Figure 4—Redesigned Home Depot results, with an expanding category widget
Figure 4 demonstrates an Expanding Category Widget design pattern that is very similar to a search user interface I recently redesigned for an enterprise client. The original design had very long category names, forcing categories in the navigation bar on the left to wrap three or four times.
Placing categories above the search results solved the problem, effectively handling long category names and providing a great way of disambiguating complex queries. However, be aware that even this improved user interface distracts customers from shopping. Prominently displaying categories practically forces your customers to deal with the complexities of your user interface and the category hierarchy on your site rather than actually shopping.

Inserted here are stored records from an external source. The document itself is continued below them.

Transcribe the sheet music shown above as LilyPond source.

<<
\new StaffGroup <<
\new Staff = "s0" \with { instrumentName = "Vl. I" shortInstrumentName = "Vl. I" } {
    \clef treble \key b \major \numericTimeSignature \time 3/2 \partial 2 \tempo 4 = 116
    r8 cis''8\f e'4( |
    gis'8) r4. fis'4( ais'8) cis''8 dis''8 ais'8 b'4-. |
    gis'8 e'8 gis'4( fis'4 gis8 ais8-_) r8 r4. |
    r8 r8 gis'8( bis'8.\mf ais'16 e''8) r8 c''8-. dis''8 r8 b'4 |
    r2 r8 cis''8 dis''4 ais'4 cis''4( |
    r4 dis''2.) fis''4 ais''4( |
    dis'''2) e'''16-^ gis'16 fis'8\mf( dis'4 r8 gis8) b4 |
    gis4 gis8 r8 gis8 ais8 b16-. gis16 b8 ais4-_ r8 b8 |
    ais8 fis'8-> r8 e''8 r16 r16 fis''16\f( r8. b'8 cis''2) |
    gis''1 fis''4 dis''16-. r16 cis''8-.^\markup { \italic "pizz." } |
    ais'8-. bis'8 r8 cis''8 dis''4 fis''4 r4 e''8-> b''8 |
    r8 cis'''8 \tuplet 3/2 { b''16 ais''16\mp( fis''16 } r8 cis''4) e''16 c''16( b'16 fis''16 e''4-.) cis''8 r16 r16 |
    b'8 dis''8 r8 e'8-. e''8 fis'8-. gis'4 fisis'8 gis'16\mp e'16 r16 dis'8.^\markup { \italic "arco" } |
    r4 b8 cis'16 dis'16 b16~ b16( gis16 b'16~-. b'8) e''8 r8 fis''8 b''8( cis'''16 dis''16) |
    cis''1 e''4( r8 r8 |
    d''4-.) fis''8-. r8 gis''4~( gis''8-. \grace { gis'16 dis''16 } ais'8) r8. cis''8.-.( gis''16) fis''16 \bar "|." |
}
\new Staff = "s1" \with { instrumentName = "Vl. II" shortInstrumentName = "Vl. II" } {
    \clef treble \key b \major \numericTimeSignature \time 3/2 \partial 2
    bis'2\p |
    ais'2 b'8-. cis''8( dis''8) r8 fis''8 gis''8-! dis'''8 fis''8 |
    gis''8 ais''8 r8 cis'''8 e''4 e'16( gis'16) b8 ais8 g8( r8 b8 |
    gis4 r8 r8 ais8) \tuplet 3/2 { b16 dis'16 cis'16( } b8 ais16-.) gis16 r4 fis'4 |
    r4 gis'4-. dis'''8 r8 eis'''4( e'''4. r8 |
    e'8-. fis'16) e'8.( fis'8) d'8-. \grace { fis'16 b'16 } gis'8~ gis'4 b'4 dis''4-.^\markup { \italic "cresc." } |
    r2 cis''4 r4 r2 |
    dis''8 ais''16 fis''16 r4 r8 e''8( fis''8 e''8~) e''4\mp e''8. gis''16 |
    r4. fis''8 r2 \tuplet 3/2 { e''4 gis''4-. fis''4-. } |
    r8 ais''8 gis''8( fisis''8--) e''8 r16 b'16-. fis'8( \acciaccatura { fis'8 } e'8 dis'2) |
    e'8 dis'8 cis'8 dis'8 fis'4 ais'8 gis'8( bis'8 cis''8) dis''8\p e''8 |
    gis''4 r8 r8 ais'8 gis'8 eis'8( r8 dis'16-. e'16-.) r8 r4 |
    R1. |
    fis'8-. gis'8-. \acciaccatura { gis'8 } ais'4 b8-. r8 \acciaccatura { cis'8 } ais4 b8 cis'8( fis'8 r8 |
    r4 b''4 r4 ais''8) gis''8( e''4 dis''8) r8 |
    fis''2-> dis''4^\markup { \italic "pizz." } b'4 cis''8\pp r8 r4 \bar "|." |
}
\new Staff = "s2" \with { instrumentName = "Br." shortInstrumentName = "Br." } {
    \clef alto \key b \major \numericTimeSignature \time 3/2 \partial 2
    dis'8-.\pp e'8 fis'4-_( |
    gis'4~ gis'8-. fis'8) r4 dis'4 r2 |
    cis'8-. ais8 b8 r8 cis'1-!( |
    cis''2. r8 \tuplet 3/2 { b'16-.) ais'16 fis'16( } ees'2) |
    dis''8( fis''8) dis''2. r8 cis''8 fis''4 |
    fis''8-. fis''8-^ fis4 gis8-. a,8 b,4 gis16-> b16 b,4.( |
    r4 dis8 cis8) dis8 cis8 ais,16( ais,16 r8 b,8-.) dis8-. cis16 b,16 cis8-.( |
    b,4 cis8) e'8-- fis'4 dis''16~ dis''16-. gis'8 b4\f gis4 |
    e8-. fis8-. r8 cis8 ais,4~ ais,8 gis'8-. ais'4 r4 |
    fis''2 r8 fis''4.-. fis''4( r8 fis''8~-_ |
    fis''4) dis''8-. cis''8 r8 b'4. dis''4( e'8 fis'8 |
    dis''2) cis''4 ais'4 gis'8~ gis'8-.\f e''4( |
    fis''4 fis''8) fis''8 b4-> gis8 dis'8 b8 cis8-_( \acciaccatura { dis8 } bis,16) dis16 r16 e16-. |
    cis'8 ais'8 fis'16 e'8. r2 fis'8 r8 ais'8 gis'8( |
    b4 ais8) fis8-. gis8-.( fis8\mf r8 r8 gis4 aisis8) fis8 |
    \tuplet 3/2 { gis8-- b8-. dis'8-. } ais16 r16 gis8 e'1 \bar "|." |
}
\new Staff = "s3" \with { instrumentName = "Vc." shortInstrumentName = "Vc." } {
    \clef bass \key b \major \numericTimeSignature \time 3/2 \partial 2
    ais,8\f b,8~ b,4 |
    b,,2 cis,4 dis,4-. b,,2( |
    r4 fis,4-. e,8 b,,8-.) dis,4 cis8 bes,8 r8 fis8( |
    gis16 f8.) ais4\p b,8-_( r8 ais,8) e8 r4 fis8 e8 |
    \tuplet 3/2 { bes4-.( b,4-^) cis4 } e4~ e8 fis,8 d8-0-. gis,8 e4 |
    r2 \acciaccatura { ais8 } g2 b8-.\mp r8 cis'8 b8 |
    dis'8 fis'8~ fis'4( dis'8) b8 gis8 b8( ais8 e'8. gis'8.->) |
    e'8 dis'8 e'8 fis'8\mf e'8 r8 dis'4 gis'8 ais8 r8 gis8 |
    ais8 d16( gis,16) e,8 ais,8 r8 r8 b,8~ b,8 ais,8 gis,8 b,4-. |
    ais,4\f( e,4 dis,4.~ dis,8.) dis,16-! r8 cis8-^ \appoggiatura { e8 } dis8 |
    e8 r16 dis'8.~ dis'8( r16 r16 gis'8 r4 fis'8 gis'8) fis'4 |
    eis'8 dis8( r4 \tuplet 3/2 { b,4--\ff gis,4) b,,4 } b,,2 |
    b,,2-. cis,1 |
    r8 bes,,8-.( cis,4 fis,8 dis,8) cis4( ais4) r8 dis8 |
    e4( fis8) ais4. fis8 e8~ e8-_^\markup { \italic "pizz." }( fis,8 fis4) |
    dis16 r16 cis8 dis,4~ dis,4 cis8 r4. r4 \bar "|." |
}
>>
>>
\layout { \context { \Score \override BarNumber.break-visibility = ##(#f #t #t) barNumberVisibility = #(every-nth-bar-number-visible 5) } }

For a less ambiguous query, a good middle ground might be to automatically collapse the wide category widget to its standard size in the navigation bar, allowing users to drag its handle if they want to expand the category hierarchy again, as shown at the bottom of Figure 4. Judicious use of a simple animation, showing an expand/collapse transition might be very helpful in improving the attractiveness and usability of this widget. The Expanding Category Widget is a useful design pattern that might be worth exploring when determining your category-driven disambiguation strategy.
It is a fact of life that ambiguous queries are fairly common. In a post-Google world, most people expect a very high degree of relevance for search results after typing just a single keyword. They are often surprised and dissatisfied when your search user interface does not deliver. In this column, I’ve covered a wide range of tools and design patterns that can help reduce the thought and effort necessary to convey the desired meaning of a customer’s ambiguous query.
Numerous variations on disambiguation strategies exist, from adding a fairly simple Related Searches module to completely redesigning your search results page, following the Expanding Category Widget pattern. However, this column has not provided an exhaustive list of design patterns for query disambiguation. It is my sincere hope that this installment of Search Matters will inspire you to seek more information and explore new ideas for query disambiguation. It is only through trying out new ideas and careful experimentation that you can find the optimal approach for your Web site and your customers. Your customers depend on you to help them find what they are looking for. Do not fail them.